▸ **AIM OF THE EXERCISE**
A faithful copy of each entry below is expected, with the images removed.
(INFORMATION Opens)
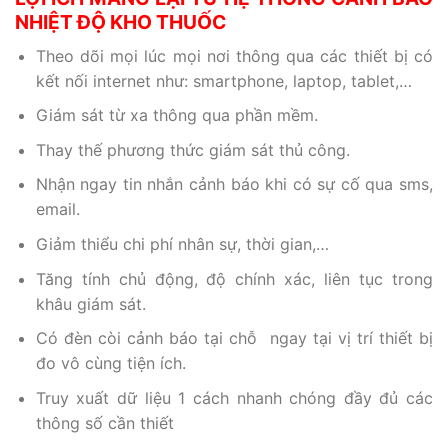
NHIỆT ĐỘ KHO THUỐC
Theo dõi mọi lúc mọi nơi thông qua các thiết bị có
kết nối internet như: smartphone, laptop, tablet,…
Giám sát từ xa thông qua phần mềm.
Thay thế phương thức giám sát thủ công.
Nhận ngay tin nhắn cảnh báo khi có sự cố qua sms,
email.
Giảm thiểu chi phí nhân sự, thời gian,…
Tăng tính chủ động, độ chính xác, liên tục trong
khâu giám sát.
Có đèn còi cảnh báo tại chỗ ngay tại vị trí thiết bị
đo vô cùng tiện ích.
Truy xuất dữ liệu 1 cách nhanh chóng đầy đủ các
thông số cần thiết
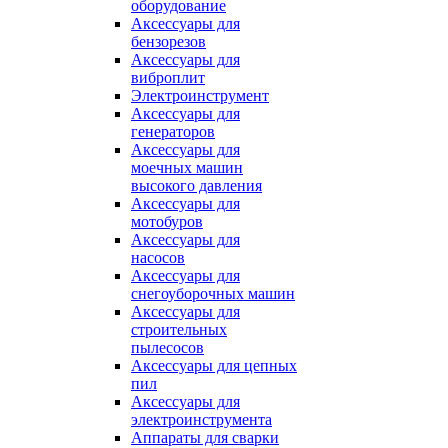
оборудование
Аксессуары для
бензорезов
Аксессуары для
виброплит
Электроинструмент
Аксессуары для
генераторов
Аксессуары для
моечных машин
высокого давления
Аксессуары для
мотобуров
Аксессуары для
насосов
Аксессуары для
снегоуборочных машин
Аксессуары для
строительных
пылесосов
Аксессуары для цепных
пил
Аксессуары для
электроинструмента
Аппараты для сварки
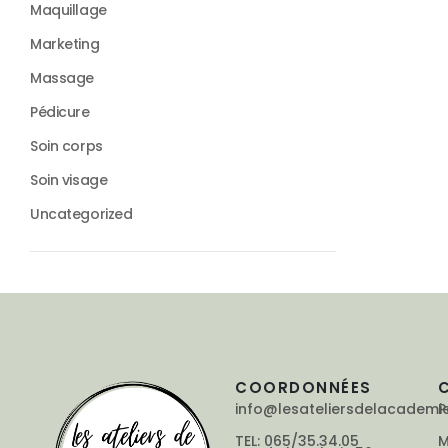
Maquillage
Marketing
Massage
Pédicure
Soin corps
Soin visage
Uncategorized
COORDONNÉES
info@lesateliersdelacademi
P
TEL: 065/35.34.05
M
(INFORMATION Closes)
▸ **ANSWER SECTION**
NHIỆT ĐỘ KHO THUỐC
Theo dõi mọi lúc mọi nơi thông qua các thiết bị có
kết nối internet như: smartphone, laptop, tablet,…
Giám sát từ xa thông qua phần mềm.
Thay thế phương thức giám sát thủ công.
Nhận ngay tin nhắn cảnh báo khi có sự cố qua sms,
email.
Giảm thiểu chi phí nhân sự, thời gian,…
Tăng tính chủ động, độ chính xác, liên tục trong
khâu giám sát.
Có đèn còi cảnh báo tại chỗ ngay tại vị trí thiết bị
đo vô cùng tiện ích.
Truy xuất dữ liệu 1 cách nhanh chóng đầy đủ các
thông số cần thiết
оборудование
Аксессуары для
бензорезов
Аксессуары для
виброплит
Электроинструмент
Аксессуары для
генераторов
Аксессуары для
моечных машин
высокого давления
Аксессуары для
мотобуров
Аксессуары для
насосов
Аксессуары для
снегоуборочных машин
Аксессуары для
строительных
пылесосов
Аксессуары для цепных
пил
Аксессуары для
электроинструмента
Аппараты для сварки
Maquillage
Marketing
Massage
Pédicure
Soin corps
Soin visage
Uncategorized
COORDONNÉES
info@lesateliersdelacademi
P
TEL: 065/35.34.05
M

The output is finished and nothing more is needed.